For every line below, restate it exactly and drop the images.

=======

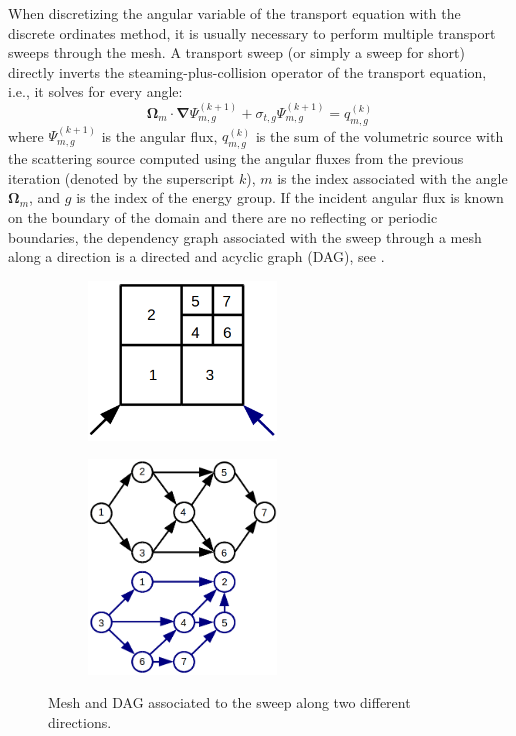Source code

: \documentclass{mc2015}
\newcommand\bn{\boldsymbol{\nabla}}
\newcommand\bo{\boldsymbol{\Omega}}
\renewcommand{\(}{\left(}
\renewcommand{\)}{\right)}
\renewcommand{\[}{\left[}
\renewcommand{\]}{\right]}
\begin{document}
When discretizing the angular variable of the transport equation with the
discrete ordinates method, it is usually necessary to perform multiple transport
sweeps through the mesh. A transport sweep (or simply a sweep for short)
directly inverts the steaming-plus-collision operator of the transport equation,
i.e., it solves for every angle:
\begin{equation}
  \bo_m\cdot\bn\Psi_{m,g}^{(k+1)}+\sigma_{t,g}\Psi_{m,g}^{(k+1)} =
  q_{m,g}^{(k)}
  \label{task}
\end{equation}
where $\Psi_{m,g}^{(k+1)}$ is the angular flux, $q_{m,g}^{(k)}$
is the sum of the volumetric source with the scattering source computed using
the angular fluxes from the
previous iteration (denoted by the superscript $k$), $m$ is the index associated
with the angle $\bo_m$, and $g$ is the index of the energy group. If the
incident angular flux is known on the boundary of the domain and there are no
reflecting or periodic boundaries, the dependency graph associated with the
sweep through a mesh along a direction is a directed and acyclic graph (DAG),
see .
\begin{figure}[H]
  \begin{subfigure}[c]{.5\textwidth}
    \centering
    \includegraphics[width=5cm]{task_1}
  \end{subfigure}
  \begin{subfigure}[c]{.5\textwidth}
    \centering
    \includegraphics[width=5cm]{task_2}
  \end{subfigure}
  \caption{Mesh and DAG associated to the sweep along two different directions.}
  \label{tasks}
\end{figure}
\end{document}
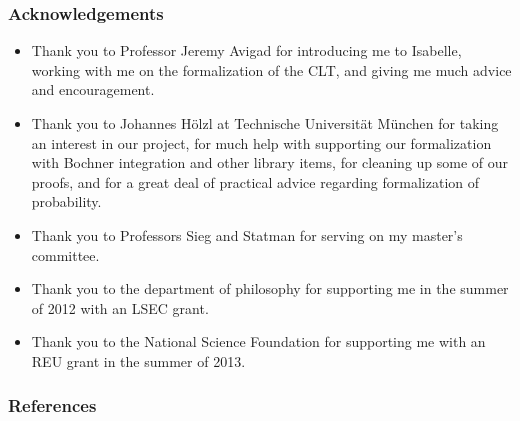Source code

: \documentclass{beamer}
\begin{document}
\begin{frame}
\frametitle{Acknowledgements}
\begin{itemize}
\item Thank you to Professor Jeremy Avigad for introducing me to Isabelle, working with me on the formalization of the CLT, and giving me much advice and encouragement. \pause
\item Thank you to Johannes H\"olzl at Technische Universit\"at M\"unchen for taking an interest in our project, for much help with supporting our formalization with Bochner integration and other library items, for cleaning up some of our proofs, and for a great deal of practical advice regarding formalization of probability. \pause
\item Thank you to Professors Sieg and Statman for serving on my master's committee. \pause
\item Thank you to the department of philosophy for supporting me in the summer of 2012 with an LSEC grant. \pause
\item Thank you to the National Science Foundation for supporting me with an REU grant in the summer of 2013.
\end{itemize}
\end{frame}

\begin{frame}[allowframebreaks]
\frametitle{References}
\nocite{*}


\end{frame}
\end{document}
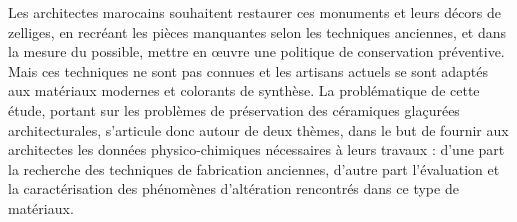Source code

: \bigskip

\begin{shapedcutout}{3}{15}{\mycut}
Les architectes marocains souhaitent restaurer ces monuments et 
leurs décors de zelliges, en recréant les pièces manquantes selon 
les techniques anciennes, et dans la mesure du possible, mettre en 
{\oe}uvre une politique de conservation préventive. Mais ces 
techniques ne sont pas connues et les artisans actuels se sont 
adaptés aux matériaux modernes et colorants de synthèse.
La problématique de cette étude, portant sur les problèmes de 
préservation des céramiques glaçurées architecturales, s'articule 
donc autour de deux thèmes, dans le but de fournir aux architectes 
les données physico-chimiques nécessaires à leurs travaux : d'une 
part la recherche des techniques de fabrication anciennes, d'autre 
part l'évaluation et la caractérisation des phénomènes d'altération 
rencontrés dans ce type de matériaux.
\end{shapedcutout}



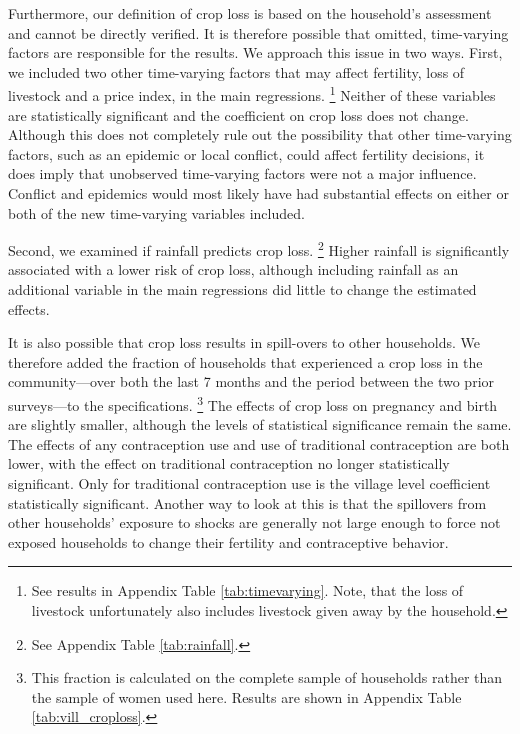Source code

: \documentclass[letterpaper,12pt]{article}
\begin{document}
Furthermore, our definition of crop loss is based on the 
household's assessment and cannot be directly verified.
It is therefore possible that omitted, time-varying 
factors are responsible for the results. 
We approach this issue in two ways.
First, we included two other time-varying factors that
may affect fertility, loss of livestock and a price
index, in the main regressions.%
\footnote{
See results in Appendix Table \ref{tab:timevarying}.
Note, that the loss of livestock unfortunately also
includes livestock given away by the household.
}
Neither of these variables are statistically significant
and the coefficient on crop loss does not change.
Although this does not completely rule out the possibility
that other time-varying factors, such as an epidemic or
local conflict, could affect fertility decisions, it does
imply that unobserved time-varying factors were not a 
major influence.
Conflict and epidemics would most likely have had 
substantial effects on either or both of the new
time-varying variables included.

Second, we examined if rainfall predicts crop loss.%
\footnote{
See Appendix Table \ref{tab:rainfall}.
}
Higher rainfall is significantly associated with a 
lower risk of crop loss,
although including rainfall as an additional
variable in the main regressions did little to
change the estimated effects.


It is also possible that crop loss results in spill-overs to other
households.
We therefore added the fraction of households that experienced a crop
loss in the community---over both the last 7 months and the period 
between the two prior surveys---to the specifications.%
\footnote{
This fraction is calculated on the complete sample of households
rather than the sample of women used here.
Results are shown in Appendix Table \ref{tab:vill_croploss}.
}
The effects of crop loss on pregnancy and birth are slightly smaller,
although the levels of statistical significance remain the same.
The effects of any contraception use and use of traditional
contraception are both lower, with the effect on traditional
contraception no longer statistically significant.
Only for traditional contraception use is the village level 
coefficient statistically significant.
Another way to look at this is that the spillovers from other
households' exposure to shocks are generally not large enough to 
force not exposed households to change their fertility and 
contraceptive behavior.
\end{document}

=======

■ **RESPONSE**
Source code

: \documentclass{mc2015}
\newcommand\bn{\boldsymbol{\nabla}}
\newcommand\bo{\boldsymbol{\Omega}}
\renewcommand{\(}{\left(}
\renewcommand{\)}{\right)}
\renewcommand{\[}{\left[}
\renewcommand{\]}{\right]}
\begin{document}
When discretizing the angular variable of the transport equation with the
discrete ordinates method, it is usually necessary to perform multiple transport
sweeps through the mesh. A transport sweep (or simply a sweep for short)
directly inverts the steaming-plus-collision operator of the transport equation,
i.e., it solves for every angle:
\begin{equation}
  \bo_m\cdot\bn\Psi_{m,g}^{(k+1)}+\sigma_{t,g}\Psi_{m,g}^{(k+1)} =
  q_{m,g}^{(k)}
  \label{task}
\end{equation}
where $\Psi_{m,g}^{(k+1)}$ is the angular flux, $q_{m,g}^{(k)}$
is the sum of the volumetric source with the scattering source computed using
the angular fluxes from the
previous iteration (denoted by the superscript $k$), $m$ is the index associated
with the angle $\bo_m$, and $g$ is the index of the energy group. If the
incident angular flux is known on the boundary of the domain and there are no
reflecting or periodic boundaries, the dependency graph associated with the
sweep through a mesh along a direction is a directed and acyclic graph (DAG),
see .
\begin{figure}[H]
  \begin{subfigure}[c]{.5\textwidth}
    \centering
    \includegraphics[width=5cm]{task_1}
  \end{subfigure}
  \begin{subfigure}[c]{.5\textwidth}
    \centering
    \includegraphics[width=5cm]{task_2}
  \end{subfigure}
  \caption{Mesh and DAG associated to the sweep along two different directions.}
  \label{tasks}
\end{figure}
\end{document}
Source code

: \documentclass{beamer}
\begin{document}
\begin{frame}
\frametitle{Acknowledgements}
\begin{itemize}
\item Thank you to Professor Jeremy Avigad for introducing me to Isabelle, working with me on the formalization of the CLT, and giving me much advice and encouragement. \pause
\item Thank you to Johannes H\"olzl at Technische Universit\"at M\"unchen for taking an interest in our project, for much help with supporting our formalization with Bochner integration and other library items, for cleaning up some of our proofs, and for a great deal of practical advice regarding formalization of probability. \pause
\item Thank you to Professors Sieg and Statman for serving on my master's committee. \pause
\item Thank you to the department of philosophy for supporting me in the summer of 2012 with an LSEC grant. \pause
\item Thank you to the National Science Foundation for supporting me with an REU grant in the summer of 2013.
\end{itemize}
\end{frame}

\begin{frame}[allowframebreaks]
\frametitle{References}
\nocite{*}


\end{frame}
\end{document}
Source code

: \bigskip

\begin{shapedcutout}{3}{15}{\mycut}
Les architectes marocains souhaitent restaurer ces monuments et 
leurs décors de zelliges, en recréant les pièces manquantes selon 
les techniques anciennes, et dans la mesure du possible, mettre en 
{\oe}uvre une politique de conservation préventive. Mais ces 
techniques ne sont pas connues et les artisans actuels se sont 
adaptés aux matériaux modernes et colorants de synthèse.
La problématique de cette étude, portant sur les problèmes de 
préservation des céramiques glaçurées architecturales, s'articule 
donc autour de deux thèmes, dans le but de fournir aux architectes 
les données physico-chimiques nécessaires à leurs travaux : d'une 
part la recherche des techniques de fabrication anciennes, d'autre 
part l'évaluation et la caractérisation des phénomènes d'altération 
rencontrés dans ce type de matériaux.
\end{shapedcutout}



Source code

: \documentclass[letterpaper,12pt]{article}
\begin{document}
Furthermore, our definition of crop loss is based on the 
household's assessment and cannot be directly verified.
It is therefore possible that omitted, time-varying 
factors are responsible for the results. 
We approach this issue in two ways.
First, we included two other time-varying factors that
may affect fertility, loss of livestock and a price
index, in the main regressions.%
\footnote{
See results in Appendix Table \ref{tab:timevarying}.
Note, that the loss of livestock unfortunately also
includes livestock given away by the household.
}
Neither of these variables are statistically significant
and the coefficient on crop loss does not change.
Although this does not completely rule out the possibility
that other time-varying factors, such as an epidemic or
local conflict, could affect fertility decisions, it does
imply that unobserved time-varying factors were not a 
major influence.
Conflict and epidemics would most likely have had 
substantial effects on either or both of the new
time-varying variables included.

Second, we examined if rainfall predicts crop loss.%
\footnote{
See Appendix Table \ref{tab:rainfall}.
}
Higher rainfall is significantly associated with a 
lower risk of crop loss,
although including rainfall as an additional
variable in the main regressions did little to
change the estimated effects.


It is also possible that crop loss results in spill-overs to other
households.
We therefore added the fraction of households that experienced a crop
loss in the community---over both the last 7 months and the period 
between the two prior surveys---to the specifications.%
\footnote{
This fraction is calculated on the complete sample of households
rather than the sample of women used here.
Results are shown in Appendix Table \ref{tab:vill_croploss}.
}
The effects of crop loss on pregnancy and birth are slightly smaller,
although the levels of statistical significance remain the same.
The effects of any contraception use and use of traditional
contraception are both lower, with the effect on traditional
contraception no longer statistically significant.
Only for traditional contraception use is the village level 
coefficient statistically significant.
Another way to look at this is that the spillovers from other
households' exposure to shocks are generally not large enough to 
force not exposed households to change their fertility and 
contraceptive behavior.
\end{document}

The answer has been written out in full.